MATERIAL FOR THIS EXERCISE START

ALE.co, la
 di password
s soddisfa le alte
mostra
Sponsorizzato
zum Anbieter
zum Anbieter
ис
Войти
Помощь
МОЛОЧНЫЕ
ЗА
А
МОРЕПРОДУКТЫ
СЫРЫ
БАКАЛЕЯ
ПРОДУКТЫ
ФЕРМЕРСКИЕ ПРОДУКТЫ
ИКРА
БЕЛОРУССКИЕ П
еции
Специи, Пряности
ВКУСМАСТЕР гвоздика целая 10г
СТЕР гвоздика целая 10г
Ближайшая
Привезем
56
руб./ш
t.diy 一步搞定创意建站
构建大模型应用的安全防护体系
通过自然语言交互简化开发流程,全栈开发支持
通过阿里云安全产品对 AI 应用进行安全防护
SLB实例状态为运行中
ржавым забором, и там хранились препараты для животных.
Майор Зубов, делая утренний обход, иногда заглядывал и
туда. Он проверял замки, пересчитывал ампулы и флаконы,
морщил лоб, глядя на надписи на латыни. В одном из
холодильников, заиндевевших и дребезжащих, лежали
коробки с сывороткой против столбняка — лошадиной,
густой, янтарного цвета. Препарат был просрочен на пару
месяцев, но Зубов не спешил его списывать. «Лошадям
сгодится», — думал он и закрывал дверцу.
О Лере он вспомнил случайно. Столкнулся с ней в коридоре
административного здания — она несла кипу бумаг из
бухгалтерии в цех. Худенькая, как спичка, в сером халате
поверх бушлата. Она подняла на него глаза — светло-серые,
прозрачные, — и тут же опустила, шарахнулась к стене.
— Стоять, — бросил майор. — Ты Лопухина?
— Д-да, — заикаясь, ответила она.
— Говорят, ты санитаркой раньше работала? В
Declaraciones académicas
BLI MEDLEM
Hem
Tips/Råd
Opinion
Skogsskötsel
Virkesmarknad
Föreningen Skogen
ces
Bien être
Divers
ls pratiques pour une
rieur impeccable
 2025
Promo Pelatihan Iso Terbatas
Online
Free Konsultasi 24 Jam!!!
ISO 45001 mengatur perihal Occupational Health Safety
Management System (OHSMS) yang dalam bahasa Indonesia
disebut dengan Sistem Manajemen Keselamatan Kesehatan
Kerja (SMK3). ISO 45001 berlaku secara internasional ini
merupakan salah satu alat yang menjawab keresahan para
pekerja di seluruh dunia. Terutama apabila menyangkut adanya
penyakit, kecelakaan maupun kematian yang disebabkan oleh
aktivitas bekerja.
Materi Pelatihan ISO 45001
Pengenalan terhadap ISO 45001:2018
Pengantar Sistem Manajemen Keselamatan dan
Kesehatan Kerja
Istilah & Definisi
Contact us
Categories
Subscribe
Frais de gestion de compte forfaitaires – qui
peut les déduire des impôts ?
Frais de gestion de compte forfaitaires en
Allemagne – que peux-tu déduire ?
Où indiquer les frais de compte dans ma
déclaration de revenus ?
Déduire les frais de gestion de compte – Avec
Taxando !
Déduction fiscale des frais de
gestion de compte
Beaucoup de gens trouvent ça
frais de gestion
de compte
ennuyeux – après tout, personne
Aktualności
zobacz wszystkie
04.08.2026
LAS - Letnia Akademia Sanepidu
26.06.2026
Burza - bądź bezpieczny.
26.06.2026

MATERIAL FOR THIS EXERCISE END

(DESCRIPTION OF THE TASK)
Repeat the data. Keep every word the same.

(WRITTEN ANSWER)
ALE.co, la
 di password
s soddisfa le alte
mostra
Sponsorizzato
zum Anbieter
zum Anbieter
ис
Войти
Помощь
МОЛОЧНЫЕ
ЗА
А
МОРЕПРОДУКТЫ
СЫРЫ
БАКАЛЕЯ
ПРОДУКТЫ
ФЕРМЕРСКИЕ ПРОДУКТЫ
ИКРА
БЕЛОРУССКИЕ П
еции
Специи, Пряности
ВКУСМАСТЕР гвоздика целая 10г
СТЕР гвоздика целая 10г
Ближайшая
Привезем
56
руб./ш
t.diy 一步搞定创意建站
构建大模型应用的安全防护体系
通过自然语言交互简化开发流程,全栈开发支持
通过阿里云安全产品对 AI 应用进行安全防护
SLB实例状态为运行中
ржавым забором, и там хранились препараты для животных.
Майор Зубов, делая утренний обход, иногда заглядывал и
туда. Он проверял замки, пересчитывал ампулы и флаконы,
морщил лоб, глядя на надписи на латыни. В одном из
холодильников, заиндевевших и дребезжащих, лежали
коробки с сывороткой против столбняка — лошадиной,
густой, янтарного цвета. Препарат был просрочен на пару
месяцев, но Зубов не спешил его списывать. «Лошадям
сгодится», — думал он и закрывал дверцу.
О Лере он вспомнил случайно. Столкнулся с ней в коридоре
административного здания — она несла кипу бумаг из
бухгалтерии в цех. Худенькая, как спичка, в сером халате
поверх бушлата. Она подняла на него глаза — светло-серые,
прозрачные, — и тут же опустила, шарахнулась к стене.
— Стоять, — бросил майор. — Ты Лопухина?
— Д-да, — заикаясь, ответила она.
— Говорят, ты санитаркой раньше работала? В
Declaraciones académicas
BLI MEDLEM
Hem
Tips/Råd
Opinion
Skogsskötsel
Virkesmarknad
Föreningen Skogen
ces
Bien être
Divers
ls pratiques pour une
rieur impeccable
 2025
Promo Pelatihan Iso Terbatas
Online
Free Konsultasi 24 Jam!!!
ISO 45001 mengatur perihal Occupational Health Safety
Management System (OHSMS) yang dalam bahasa Indonesia
disebut dengan Sistem Manajemen Keselamatan Kesehatan
Kerja (SMK3). ISO 45001 berlaku secara internasional ini
merupakan salah satu alat yang menjawab keresahan para
pekerja di seluruh dunia. Terutama apabila menyangkut adanya
penyakit, kecelakaan maupun kematian yang disebabkan oleh
aktivitas bekerja.
Materi Pelatihan ISO 45001
Pengenalan terhadap ISO 45001:2018
Pengantar Sistem Manajemen Keselamatan dan
Kesehatan Kerja
Istilah & Definisi
Contact us
Categories
Subscribe
Frais de gestion de compte forfaitaires – qui
peut les déduire des impôts ?
Frais de gestion de compte forfaitaires en
Allemagne – que peux-tu déduire ?
Où indiquer les frais de compte dans ma
déclaration de revenus ?
Déduire les frais de gestion de compte – Avec
Taxando !
Déduction fiscale des frais de
gestion de compte
Beaucoup de gens trouvent ça
frais de gestion
de compte
ennuyeux – après tout, personne
Aktualności
zobacz wszystkie
04.08.2026
LAS - Letnia Akademia Sanepidu
26.06.2026
Burza - bądź bezpieczny.
26.06.2026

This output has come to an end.